Bu konuda T.M.K.nun 219, 229, 231, 232, 235 ve 236. maddelerinin hesaplamada göz önünde bulundurulması gerekmektedir. Ancak 20.1.2012 tarihinde taşınmazın sürüm değeri 80.000,00 TL olarak belirlenmiş ise de bu değer güncelliğini yitirdiğinden verilecek karar tarihine yakın bir tarihteki sürüm değerinin T.M.K.nun 232 ve 235/1. fıkrası gereğince yeniden uzman bilirkişi veya kişiler aracılığıyla saptanmalıdır. Bundan ayrı evlilik öncesi 3.8.1998 tarihinde edinilen 06 ... ... plakalı aracın 8.4.2005 tarihinde davalı tarafından üçüncü kişiye satılarak edinilen paranın davalı tarafından kooperatifin ara taksitlerine ödendiği bu hususun davacının babası E. Ü.'nün 16.6.2011 tarihli yargılama oturumunda alınan beyanıyla sabit bulunduğundan davalının kişisel malı olarak hesaplamada gözetilmesi gerekir. Ne var ki 8.4.2005 tarihinde 3 kişiye satılan 06 ... ... plakalı aracın satış tarihindeki değerinin mahkemece belirlenmediği saptanmıştır. Bu sebeple söz konusu 1986 model aracın üçüncü kişiye satış tarihi olan 8.4.2005 tarihindeki sürüm değerinin konunun uzmanı bilirkişi aracılığıyla saptanması, gerçek satış bedelinin belirlenmesi, 15.000,00 TL olup olmadığının ortaya çıkarılması ve bu paranın davalının kişisel malı olduğu gözetilerek hesaplanacak artık değerden düşürülmesi, yani T.M.K.nun 236/1. fıkrasının son cümlesi gereğince takas ve mahsubun yapılması gerekmektedir.

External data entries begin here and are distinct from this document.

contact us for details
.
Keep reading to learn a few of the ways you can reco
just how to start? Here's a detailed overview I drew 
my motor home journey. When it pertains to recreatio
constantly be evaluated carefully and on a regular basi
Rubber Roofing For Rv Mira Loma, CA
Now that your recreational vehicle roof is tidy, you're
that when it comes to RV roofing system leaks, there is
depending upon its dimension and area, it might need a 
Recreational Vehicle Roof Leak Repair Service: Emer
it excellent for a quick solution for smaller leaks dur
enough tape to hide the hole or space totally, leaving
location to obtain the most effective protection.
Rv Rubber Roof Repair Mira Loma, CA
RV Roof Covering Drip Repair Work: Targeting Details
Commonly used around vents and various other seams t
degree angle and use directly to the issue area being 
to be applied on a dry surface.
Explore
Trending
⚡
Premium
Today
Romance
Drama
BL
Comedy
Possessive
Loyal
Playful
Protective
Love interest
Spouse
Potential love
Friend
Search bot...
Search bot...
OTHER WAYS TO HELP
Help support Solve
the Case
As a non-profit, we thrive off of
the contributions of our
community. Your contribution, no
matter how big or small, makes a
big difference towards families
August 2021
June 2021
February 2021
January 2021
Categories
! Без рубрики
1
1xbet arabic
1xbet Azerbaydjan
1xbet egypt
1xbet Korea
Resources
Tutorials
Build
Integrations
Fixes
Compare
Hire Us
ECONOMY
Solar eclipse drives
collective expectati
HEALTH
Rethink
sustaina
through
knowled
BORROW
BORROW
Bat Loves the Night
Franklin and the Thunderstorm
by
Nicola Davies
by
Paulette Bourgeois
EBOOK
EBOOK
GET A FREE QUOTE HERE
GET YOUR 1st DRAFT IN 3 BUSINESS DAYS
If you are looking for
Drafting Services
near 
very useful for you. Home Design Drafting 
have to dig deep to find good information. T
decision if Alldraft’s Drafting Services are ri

Öte yandan, davalı vekili vekil edeninin tabancasını satarak bu kişisel maldan gelen parayı da kooperatif taksitlerine harcadığını bildirmiş ise de bu yöndeki savunmalarını kanıtlamadıkları dosya kapsamıyla sabittir. Yine 6.7.2007 tarihinde boya, badana vb. işler için çekilen tüketici kredisinin edinilmiş mal olması ve taksitlerinde edinilmiş maldan karşılanmış olması sebebiyle hesaplamada göz önünde tutulması doğru değildir. T.M.K.nun 6 ve 222/1. maddesi gereğince herkes iddiasını kanıtlamakla yükümlüdür. Söz konusu kredi taksitlerinin kişisel maldan karşılandığı kanıtlanamamıştır.

Dosya arasında bulunan taşınmazın edindiği Kooperatif Başkanlığından gönderilen 29.4.2011 tarihli yazıya göre 29.4.2011 tarihine kadar davalı tarafından 57.575,00 TL'nin kooperatife ödendiği, kalan borcun toplam 10.000,00 TL olduğunun açıklandığı, Dairenin geri çevirmesi üzerine aynı Kooperatif Başkanlığından gelen 10.5.2013 tarihli karşılık yazılarında ise boşanma davasının açıldığı ve mal rejiminin sona erdiği 9.11.2007 tarihine kadar 57.575,00 TL'nin davalı tarafından ödendiği, 31.12.2012 tarihine kadar ödenen toplam miktarın ise 63.925,00 TL olduğunun açıklandığı, bu durum karşısında boşanma dava tarihinden sonra kalan borcun ( kredi borcu dışında ) 6.350,00 TL olduğu anlaşılmaktadır. Mahkemece bu çelişki üzerinde durulması böyle bir borç var ise bunun da davacının kişisel malından karşılandığı esasından hareketle hesaptan indirilmesi düşünülmelidir.

Davacı vekili her ne kadar dava dilekçesi ve ıslah dilekçesinde dava tarihinden itibaren reeskont faizine hükmedilmesini istemiş ise de T.M.K.nun 239 /son fıkrası gereğince tasfiyenin sona erdiği tarih kararın verildiği tarih olduğundan karar tarihinden itibaren edinilmiş mallar bakımından yasal faize hükmedilmesi gerektiğinden davacı vekilinin bu sebeple bu yöne dair temyiz itirazları yerinde bulunmamaktadır.

SONUÇ : Taraf vekillerinin temyiz itirazları bu sebeplerle yerinde olduğundan kabulüyle hükmün 6100 Sayılı H.M.K.nun Geçici 3. maddesi yollamasıyla 1086 Sayılı H.U.M.K. 428. maddesi uyarınca BOZULMASINA, taraflarca H.U.M.K.nun 388/4. ( H.M.K.m.297/ç ) ve H.U.M.K.nun 440/I maddeleri gereğince Yargıtay Daire ilamının tebliğinden itibaren ilama karşı 15 gün içinde karar düzeltme isteğinde bulunulabileceğine 594,00'er TL peşin harcın istenmesi halinde davacı ve davalıya iadesine, 20.06.2013 tarihinde oybirliğiyle karar verildi.